# DOCUMENT PASSAGE
If you'd like to use the default configuration, you can just leave the
argument to event_horyzen.run()
empty. To copy the default config and
edit it, do the following.
from pathlib import Path
from event_horyzen import event_horyzen
dest = Path("./foo/")
event_horyzen.copy_default_config(dest)
If you don't specify a destination, it will copy the file to your
current working directory. Now, assuming you've edited the config to
your liking and its named config.yml
:
from pathlib import Path
from event_horyzen import event_horyzen
conf_path = Path('./config.yml')
event_horyzen.run(conf_path)
or for multiple geodesics simulated in parallel
from pathlib import Path
from event_horyzen import event_horyzen
conf_path1 = Path('./config1.yml')
conf_path2 = Path('./config2.yml')
conf_path3 = Path('./config3.yml')
confs = [conf_path1, conf_path2, conf_path3]
event_horyzen.run(confs)
A unique directory under the output directory specified in the
configuration file will be created in the format
<output-dir>/<date+time>_<name-of-config-file>
. So, it makes sense to
give your configuration files meaningful names. The geodesic in both
spherical and cartesian coordinates will be saved to this directory as
results.h5
. The configuration file used to generate the simulation
will be copied to this directory as well to ensure reproducibility. A
basic plot of the geodesic is also created and saved in the directory as
both a .PNG and a pickle
file so that the figure can be reloaded and
interacted with. Example Kerr-Newman Plot
If you want to load the pickled Matplotlib plot, you can do the following.
import pickle as pl
from pathlib import Path
plot_path = Path("<path-to-plot>/basic-plot.pickle")
with open(plot_path, "rb") as plot:
fig = pl.load(plot)
# Now do whatever you want with the figure!
fig.show()
For the 3D plotting,
from pathlib import Path
from event_horyzen import animated_plot as ap
results = Path("./results.h5")
viz = ap.Visualizer(results)
viz.animation()
or for multiple geodesics on the same plot
from pathlib import Path
from event_horyzen import animated_plot as ap
results1 = Path("./results1.h5")
results2 = Path("./results2.h5")
results3 = Path("./results3.h5")
results = [results1, results2, results3]
viz = ap.Visualizer(results)
viz.animation()
By default, it puts a photon sphere for a M=1 (geometrized units)
schwarzschild black hole on the plot for reference. This can be turned
off or modified in the call to Visualizer()
.
Both the simulation and the plotting can be ran directly from the command line
First, the simulation tools.

# DATA LISTING
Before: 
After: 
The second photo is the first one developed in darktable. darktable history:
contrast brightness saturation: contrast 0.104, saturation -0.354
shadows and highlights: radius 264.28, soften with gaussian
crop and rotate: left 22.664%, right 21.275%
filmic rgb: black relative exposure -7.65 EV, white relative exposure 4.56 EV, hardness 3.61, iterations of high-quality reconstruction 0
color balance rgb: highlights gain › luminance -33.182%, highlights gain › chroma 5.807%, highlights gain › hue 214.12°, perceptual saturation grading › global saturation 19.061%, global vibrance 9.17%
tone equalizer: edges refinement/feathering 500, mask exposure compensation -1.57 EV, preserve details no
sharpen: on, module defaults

# REQUIREMENT 1
Reproduce the passage from the event_horyzen notes that begins at the words "event_horyzen.copy_default_config(dest)" and stops after the words "conf_path1 = Path('./config1.yml')".
# REQUIREMENT 2
According to the event_horyzen notes, under what file name is the geodesic saved in the output directory?
# REQUIREMENT 3
For each statement, say whether it agrees with the event_horyzen notes, and quote the words that decide it.
(a) If no destination is specified, the default config is copied to the current working directory.
(b) The basic plot of the geodesic is saved only as a .PNG file.
(c) By default, the 3D plot includes a photon sphere for an M=1 Schwarzschild black hole.

# RESULT 1
event_horyzen.copy_default_config(dest)
If you don't specify a destination, it will copy the file to your
current working directory. Now, assuming you've edited the config to
your liking and its named config.yml
:
from pathlib import Path
from event_horyzen import event_horyzen
conf_path = Path('./config.yml')
event_horyzen.run(conf_path)
or for multiple geodesics simulated in parallel
from pathlib import Path
from event_horyzen import event_horyzen
conf_path1 = Path('./config1.yml')

# RESULT 2
results.h5

# RESULT 3
(a) Yes: "If you don't specify a destination, it will copy the file to your current working directory."
(b) No: "A basic plot of the geodesic is also created and saved in the directory as both a .PNG and a pickle file"
(c) Yes: "By default, it puts a photon sphere for a M=1 (geometrized units) schwarzschild black hole on the plot for reference."